Coordinates of limb landmarks

----

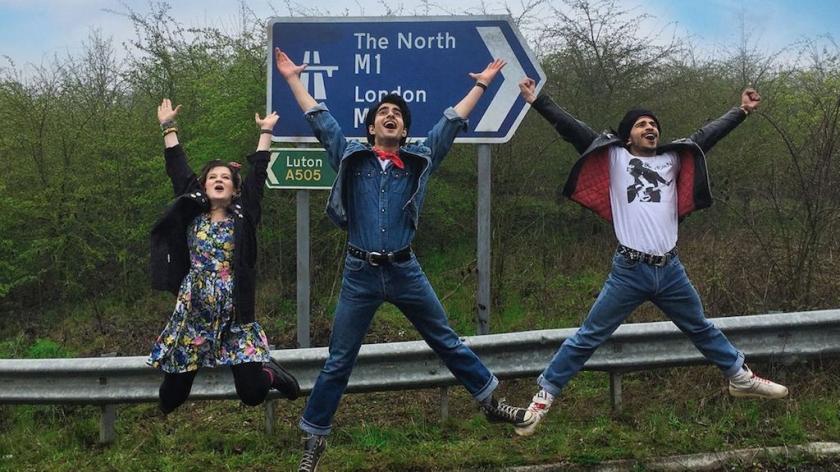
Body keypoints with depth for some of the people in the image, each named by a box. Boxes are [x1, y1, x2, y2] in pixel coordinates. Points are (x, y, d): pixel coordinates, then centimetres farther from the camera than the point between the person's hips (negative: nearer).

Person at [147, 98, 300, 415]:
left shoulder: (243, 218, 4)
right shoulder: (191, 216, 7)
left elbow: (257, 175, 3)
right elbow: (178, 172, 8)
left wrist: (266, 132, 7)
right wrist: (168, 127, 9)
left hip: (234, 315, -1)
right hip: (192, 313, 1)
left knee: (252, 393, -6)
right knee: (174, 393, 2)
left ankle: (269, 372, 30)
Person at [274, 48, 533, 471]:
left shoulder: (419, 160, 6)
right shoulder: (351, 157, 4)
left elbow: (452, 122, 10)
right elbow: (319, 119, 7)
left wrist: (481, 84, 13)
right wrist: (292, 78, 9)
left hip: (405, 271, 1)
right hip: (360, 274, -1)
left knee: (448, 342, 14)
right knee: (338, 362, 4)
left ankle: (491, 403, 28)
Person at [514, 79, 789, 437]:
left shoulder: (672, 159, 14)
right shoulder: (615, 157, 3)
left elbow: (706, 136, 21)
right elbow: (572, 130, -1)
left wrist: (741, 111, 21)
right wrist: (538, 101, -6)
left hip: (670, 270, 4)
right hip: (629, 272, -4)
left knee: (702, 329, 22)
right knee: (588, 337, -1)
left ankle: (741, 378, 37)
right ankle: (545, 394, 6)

----

Aim of the task:
Please extract the entire listing above line for line, with no changes, and leave out the pictures.

Reply:
Body keypoints with depth for some of the people in the image, each named by a box. Boxes are [x1, y1, x2, y2] in pixel coordinates. Points are (x, y, d): pixel coordinates, then centimetres farther from the camera than the point between the person's hips (negative: nearer).

Person at [147, 98, 300, 415]:
left shoulder: (243, 218, 4)
right shoulder: (191, 216, 7)
left elbow: (257, 175, 3)
right elbow: (178, 172, 8)
left wrist: (266, 132, 7)
right wrist: (168, 127, 9)
left hip: (234, 315, -1)
right hip: (192, 313, 1)
left knee: (252, 393, -6)
right knee: (174, 393, 2)
left ankle: (269, 372, 30)
Person at [274, 48, 533, 471]:
left shoulder: (419, 160, 6)
right shoulder: (351, 157, 4)
left elbow: (452, 122, 10)
right elbow: (319, 119, 7)
left wrist: (481, 84, 13)
right wrist: (292, 78, 9)
left hip: (405, 271, 1)
right hip: (360, 274, -1)
left knee: (448, 342, 14)
right knee: (338, 362, 4)
left ankle: (491, 403, 28)
Person at [514, 79, 789, 437]:
left shoulder: (672, 159, 14)
right shoulder: (615, 157, 3)
left elbow: (706, 136, 21)
right elbow: (572, 130, -1)
left wrist: (741, 111, 21)
right wrist: (538, 101, -6)
left hip: (670, 270, 4)
right hip: (629, 272, -4)
left knee: (702, 329, 22)
right knee: (588, 337, -1)
left ankle: (741, 378, 37)
right ankle: (545, 394, 6)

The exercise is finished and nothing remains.